Eylül ayı başından bu yana Türk Lirası’nın yüzde 10’dan fazla değer kaybettiğine işaret eden Bülent Nuri Çavuşoğlu, “Dolar kurundaki her 10 kuruşluk artış, Türkiye’nin toplam dış borcunu 47 milyar Lira artırıyor. Kurun yükseleceği ve Türkiye ekonomisini zora sokacağını bile bile Merkez Bankasına müdahale edilmesinin artık tesadüf olmadığı düşünüyorum. Türk Lirası’nın değeri bilinçli olarak düşürülerek birilerinin buradan kazanç elde etmesi mi sağlanıyor?” Değerlendirmesinde bulundu.

“EKONOMİ İŞİN UZMANLARINA TESLİM EDİLMELİDİR”

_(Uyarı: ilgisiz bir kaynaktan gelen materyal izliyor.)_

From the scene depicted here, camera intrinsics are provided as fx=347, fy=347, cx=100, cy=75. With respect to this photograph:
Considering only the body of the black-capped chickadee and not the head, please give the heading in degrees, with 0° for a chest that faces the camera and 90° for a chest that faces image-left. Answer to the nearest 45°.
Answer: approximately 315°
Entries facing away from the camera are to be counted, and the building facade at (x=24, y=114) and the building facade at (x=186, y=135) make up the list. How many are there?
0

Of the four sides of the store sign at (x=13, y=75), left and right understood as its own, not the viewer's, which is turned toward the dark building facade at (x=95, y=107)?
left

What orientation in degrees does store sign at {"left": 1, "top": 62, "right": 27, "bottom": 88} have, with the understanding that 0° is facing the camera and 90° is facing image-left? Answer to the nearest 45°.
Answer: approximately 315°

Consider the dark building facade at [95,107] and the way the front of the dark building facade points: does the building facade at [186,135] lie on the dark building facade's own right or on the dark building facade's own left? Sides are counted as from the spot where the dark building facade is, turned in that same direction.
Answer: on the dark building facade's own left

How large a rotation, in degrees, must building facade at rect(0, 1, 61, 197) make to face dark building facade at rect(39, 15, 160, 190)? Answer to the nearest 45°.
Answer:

Sene başından bu yana asgari ücretlilerinin enflasyon ve döviz kurlarında oluşan artışa bağlı maddi kaybı 500 liranın üzerine çıktığını söyleyen Çavuşoğlu, “Sabit gelirlinin cebindeki para da döviz artışları nedeniyle eridi. Ülkemizin yüzde 80’ini kapsayan yoksul kesim, zamlar karşısında ne yapacağını şaşırır duruma geldi. Kurdaki artışın temel nedeni yanlış ve yönsüz ekonomi politikalarıdır. Kendi parasının itibarını koruyamayan iktidarın, vatandaşın cebini koruması mümkün değildir. Derhal erken seçim kararı alınmalı ve ekonomi işin uzmanlarına teslim edilmelidir” yorumunu yaptı.

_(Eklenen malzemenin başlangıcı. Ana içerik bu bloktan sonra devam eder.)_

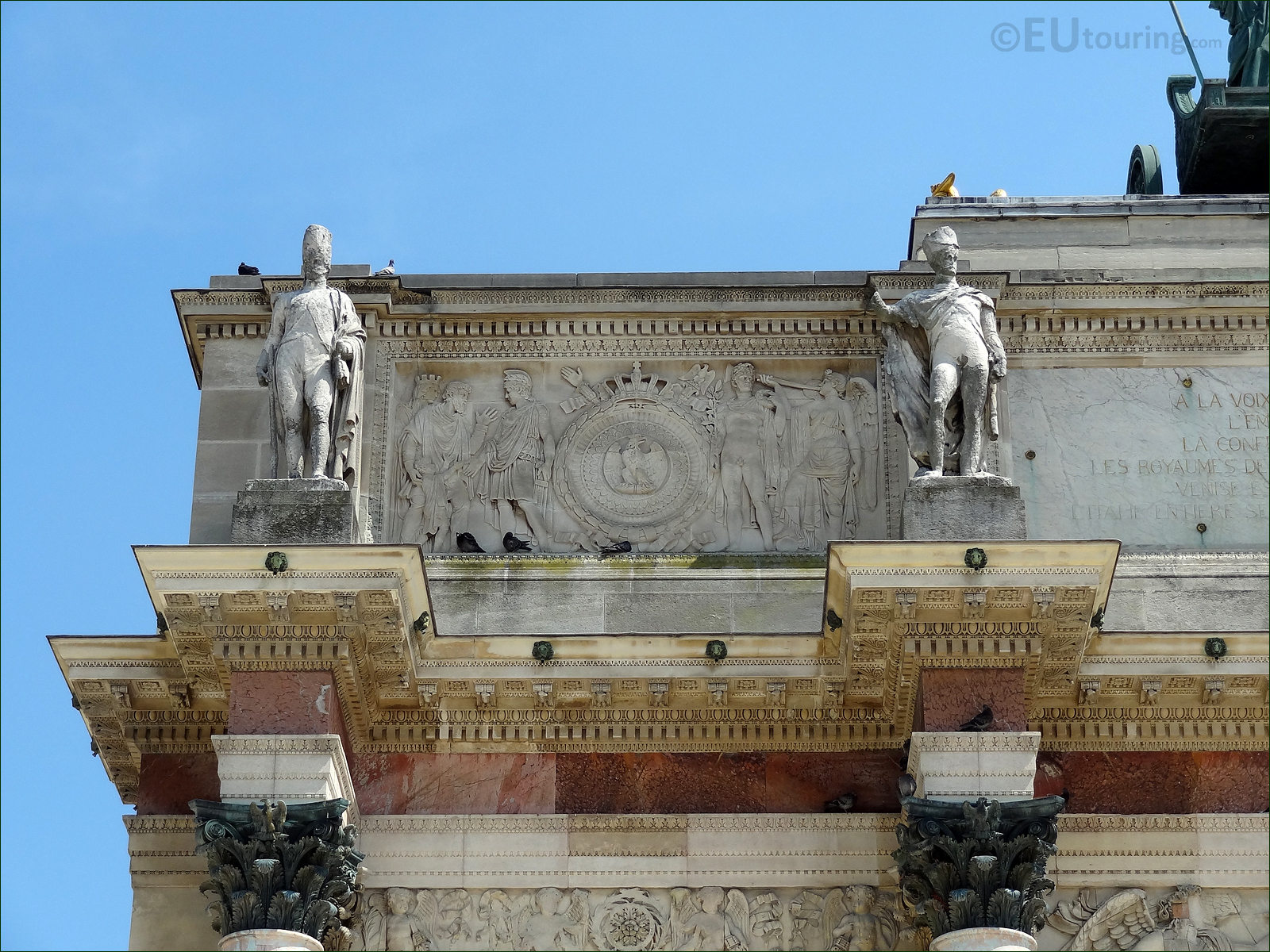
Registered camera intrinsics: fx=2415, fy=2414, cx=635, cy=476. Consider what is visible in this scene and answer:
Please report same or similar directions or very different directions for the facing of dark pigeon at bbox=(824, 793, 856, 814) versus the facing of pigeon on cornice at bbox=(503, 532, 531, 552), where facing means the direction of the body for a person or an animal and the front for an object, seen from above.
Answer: very different directions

“MERKEZ BANKASI BAĞIMSIZ KARAR ALAMIYOR”

TÜİK rakamlarına göre bile Eylül ayında gerçekleşen enflasyonun yüzde 19,58 ile son iki buçuk yılın zirvesinde çıktığını vurgulayan Çavuşoğlu, “Sadece Eylül ayı başından beri yüzde 10’a yakın değer kaybeden TL’de kayıplar sürüyor. Bu bile yaratacağı iki puana yakın geçişkenlik etkisiyle TÜFE’yi yüzde 20’li seviyelere tek başına yükseltebilecek bir neden. Merkez Bankası, faiz politikasının kura, enflasyona ya da Türkiye ekonomisinin istikrarına etkisi ile ilgilenemiyor, bağımsız karar alamıyor” ifadelerini kullandı.

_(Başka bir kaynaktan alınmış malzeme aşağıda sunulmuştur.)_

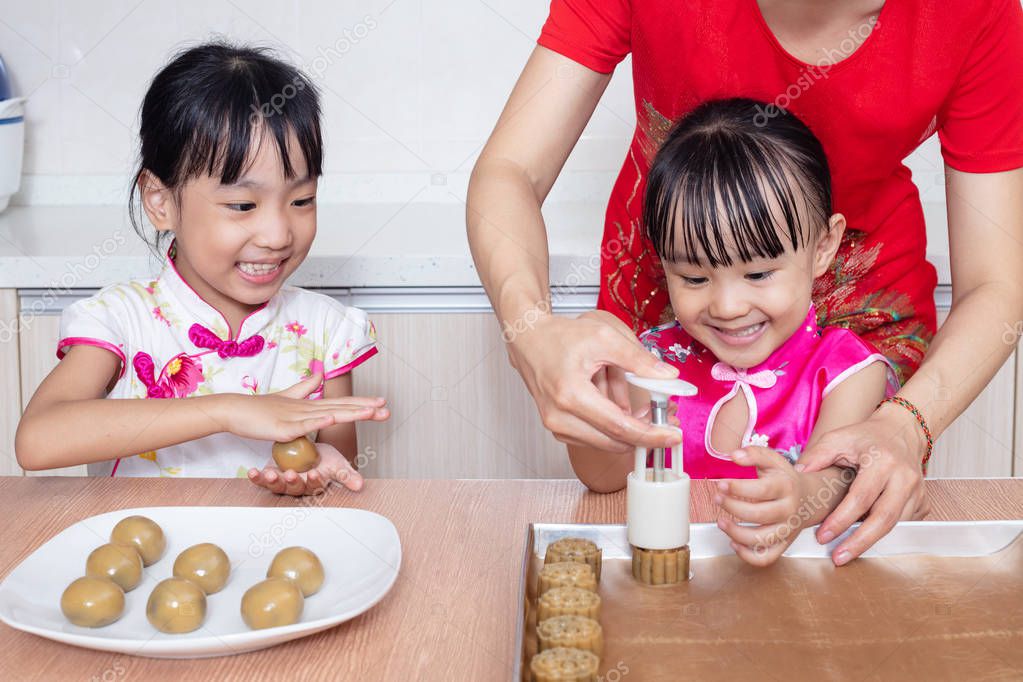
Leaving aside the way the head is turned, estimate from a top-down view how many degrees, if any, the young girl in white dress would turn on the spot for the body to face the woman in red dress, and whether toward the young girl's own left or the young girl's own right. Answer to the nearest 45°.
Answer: approximately 45° to the young girl's own left

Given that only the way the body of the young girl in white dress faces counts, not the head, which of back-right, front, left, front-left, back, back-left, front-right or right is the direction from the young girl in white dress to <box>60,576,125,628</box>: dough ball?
front-right

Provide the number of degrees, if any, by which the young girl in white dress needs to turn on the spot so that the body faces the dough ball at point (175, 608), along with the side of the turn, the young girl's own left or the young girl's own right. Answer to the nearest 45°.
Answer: approximately 45° to the young girl's own right

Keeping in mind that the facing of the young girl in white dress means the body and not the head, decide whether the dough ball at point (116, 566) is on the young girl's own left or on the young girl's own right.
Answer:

“CHP TÜM KADROLARIYLA GÖREVE HAZIRDIR”

İktidarın bir an önce gerekli önlemleri alması gerektiğini ifade eden Çavuşoğlu, “Öngörülebilirlik ve güven sağlamak için önce devletin vatandaşa hizmet eder hale getirilmesi gerekir. Bağımsız kurullar liyakatli atamalarla güçlendirilmelidir. ‘Ekonomik ve Sosyal Konsey’e işlev kazandırılmalı ve toplanmalıdır. Devlet yönetiminde liyakat sistemi süratle tesis edilmelidir. Devlet yönetiminde savurganlık ve israf önlenmelidir. Devlet yönetiminde şeffaflık sağlanmalıdır. Ulusal Vergi Konseyi kurulmalıdır. Siyasi Ahlak Yasası çıkarılmalıdır. Güçlü bir ‘Stratejik Planlama Teşkilatı’ kurulmalıdır. Görüyoruz ki tek adam rejimi bu önlemleri alamıyor. Yapmaları gereken bir an önce erken seçim kararı alarak işi ehline bırakmalarıdır. Cumhuriyet Halk Partisi tüm kadrolarıyla göreve hazırdır” dedi.